Prof. Dr. Serbülent Gökhan Beyaz

Diskite

Diskite

Clinical Syndrome
Discitis is a frequently misdiagnosed cause of spinal pain. If left undiagnosed, it can cause paralysis or life-threatening complications. There may be dyschitis of any part of the spine as with the lumbar spine, the second most common is also the cervical spine. Discitis can be hematogenous from the Batson plexus to the spinal epidural space as a result of urinary tract infections; more commonly, surgery, it occurs after interventional operations on the spine, including discography and epidural nerve blocks. The infectious agents most often responsible for discitis are the same agents that cause urinary tract infections. Literature, he suggested that the administration of steroids into the epidural space causes immunosuppression, as a result of which there is an increase in the incidence of discitis. Although this proposal is theoretically reasonable, the United States in the face of statistical data on thousands of epidural steroid injections performed daily in and around the country, this theory may be questioned. Dyschitis; E/K: 2/1 in adult patients, and the average age of occurrence in children is approximately it is 7, and in adults it is the fifth decatel.
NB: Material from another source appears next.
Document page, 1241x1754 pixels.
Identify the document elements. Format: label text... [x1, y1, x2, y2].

If left untreated, the mortality rate associated with dyschitis approaches 10%. In a patient with discitis, it is initially determined that the segment of the affected spine (eg, cervical, thoracic or lumbar) pain and paraspinous with spasm of the muscles, it res november. This pain becomes more intense and localized, as the infection involves more discs and adjacent vertebral bodies and compresses the nerve structures. Low-grade fever, weakness and loss of appetite mild symptoms such as; high-grade fever, chills, and sepsis may progress. At this point, the patient begins to experience sensory and motor deficits, as well as intestinal and bladder symptoms as a result of his nervous involvement. As the infection continues to expand into the epidural space, in the vascular structures leading to the affected spinal cord and nerve, with spinal cord infarction and persistent neurological deficits due to the resulting untreated ischemia a danger occurs. The patient with dyschitis initially presents with pain in the area of infection. At this stage, the affected spine may experience slight pain according to the angle of movement. Neurological examination is within normal limits. Low a moderate fever or night sweats may be noted.

Treatment
In order to avoid conditions that can lead to permanent neurological deficit or death, it is imperative to start treatment for discitis quickly. Treatment of discitis Treatment of infection with antibiotics and treatment of neural structures it has two main goals – as a drainage of any abscess formation, to relieve pressure on it. Because most cases of dyschitis are caused by Staphylococcus aureus, such as vancomycin, which treats staphylococcal infection antibiotics should be started immediately after taking blood and urine culture samples. Antibiotherapy can be customized according to culture and sensitivity reports. As mentioned, as part of the differential diagnosis of dyschitis if it is being evaluated, antibiotic therapy should not be delayed while waiting for an accurate diagnosis. Many atypical infectious agents (for example, Mycobacterium tuberculosis, fungi) can cause dyskinesia, especially in immunosuppressed patients and such pathogens should be considered in patients who have not responded to treatment with conventional antibiotic regimens. Bed rest and the use of orthopedic devices to stabilize the affected spinal segments, it should help improve the long-term results of patients suffering from it.